Under the leadership of Fastow, the CFO and other executives in the corporation, the board of directors and audit committee at Enron were misled on high risk and complicated accounting practices. Fastow lobbied credit rating agencies to increase the credit rating for Enron, and facilitating the complexity and sophistication of special purpose entities. He also promoted reduction of hard assets while increasing paper profits. This increased the return on assets (ROA) and reduced its debt-to-total-assets ratio, making it attractive to investors. This way, these individuals managed to conceal company losses.

The audit firm for Enron Corporation led by Arthur Andersen LLP, provided for manipulation of account loopholes, special purpose entities and financial reports for Enron Corporation. This way, the actual financial status of Enron Corporation remained concealed and the company remained afloat for some time. The audit committee for the corporation remained unaware of these happenings and company losses remained concealed. The stock prices for Enron stock went down, especially after skilling’s resignation, and later in 2001, Enron announced losses before it finally collapsed.

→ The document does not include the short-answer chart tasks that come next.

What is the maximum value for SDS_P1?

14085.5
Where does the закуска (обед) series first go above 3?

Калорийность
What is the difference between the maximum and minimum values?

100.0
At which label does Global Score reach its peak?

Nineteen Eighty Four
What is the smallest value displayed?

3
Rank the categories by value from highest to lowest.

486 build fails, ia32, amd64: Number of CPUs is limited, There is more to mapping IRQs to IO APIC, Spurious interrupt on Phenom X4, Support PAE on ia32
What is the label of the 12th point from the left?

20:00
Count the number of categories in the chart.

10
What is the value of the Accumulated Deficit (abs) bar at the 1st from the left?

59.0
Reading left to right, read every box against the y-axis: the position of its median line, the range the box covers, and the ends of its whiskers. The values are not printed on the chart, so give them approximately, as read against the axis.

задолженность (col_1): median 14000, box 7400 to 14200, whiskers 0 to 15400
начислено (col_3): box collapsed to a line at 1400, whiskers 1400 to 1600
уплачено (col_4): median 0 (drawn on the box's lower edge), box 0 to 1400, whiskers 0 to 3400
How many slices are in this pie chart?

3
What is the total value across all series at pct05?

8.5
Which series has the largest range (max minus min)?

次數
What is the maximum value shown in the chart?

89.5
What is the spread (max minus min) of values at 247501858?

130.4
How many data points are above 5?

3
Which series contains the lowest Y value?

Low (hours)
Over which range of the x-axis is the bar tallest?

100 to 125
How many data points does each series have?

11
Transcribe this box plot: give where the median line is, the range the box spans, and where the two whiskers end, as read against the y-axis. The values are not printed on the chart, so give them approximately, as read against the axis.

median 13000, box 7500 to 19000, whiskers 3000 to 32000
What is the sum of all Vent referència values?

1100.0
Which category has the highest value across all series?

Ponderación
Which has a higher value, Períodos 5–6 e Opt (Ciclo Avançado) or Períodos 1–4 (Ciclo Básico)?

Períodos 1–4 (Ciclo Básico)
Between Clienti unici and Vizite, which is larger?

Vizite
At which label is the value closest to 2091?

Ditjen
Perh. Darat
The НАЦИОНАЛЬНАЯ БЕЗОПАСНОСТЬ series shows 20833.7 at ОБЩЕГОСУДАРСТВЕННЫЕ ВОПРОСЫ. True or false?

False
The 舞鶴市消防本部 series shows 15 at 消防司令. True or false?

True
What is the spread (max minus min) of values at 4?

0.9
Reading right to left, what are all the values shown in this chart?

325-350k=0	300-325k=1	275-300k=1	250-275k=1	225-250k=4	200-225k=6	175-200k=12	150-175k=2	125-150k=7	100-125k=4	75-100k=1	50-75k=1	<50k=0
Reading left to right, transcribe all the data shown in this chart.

To stop such fraud relating to this conflict of interest, I would like to make recommendations including the installation and strict adherence to a system of current disclosures with quarterly and annual updates on real time basis. In addition to this, it is important to ensure the cooperation between the Securities and Exchange Commission (SEC) and registrants, encouraging public companies and their auditors to ask for advice on issues on disclosure. In addition, regulation of the accounting profession with strict penalties for those who go against the law in terms of accounting is important. Another important recommendation is the need to identify the most critical accounting principles by all public companies in their annual reports.

In conclusion, it is evident that fraud involving agency conflict is costly both to the principal and to the agent, but the principal suffers more losses. It is important that the principal pay attention to details in financial reports presented by their agency, in order to detect any foul play and quit before they incur losses and to raise alarm. Accounting principles are key to understanding financial markets, and in guarding investments. There is need to put in place strict rules and regulations to govern investments and the operations of agencies.

References

Emshwiller, J. R., & Smith, R. (2001). Behind Enron’s Fall, a Culture of Secrecy Which Cost the Firm Its Investors’ Trust. The Wall Street Journal.

McLean, B., & Elkind, P. (2013). The Smartest Guys in the Room: The Amazing Rise and Scandalous Fall of Enron. Penguin Publishing Group.

Salter, M. S. (2008). Innovation Corrupted:The Origins and Legacy of Enron’s Collapse. Harvard University Press.

Thomas, C. W. (2002, March/April). The Rise and Fall of Enron. Today’s CPA.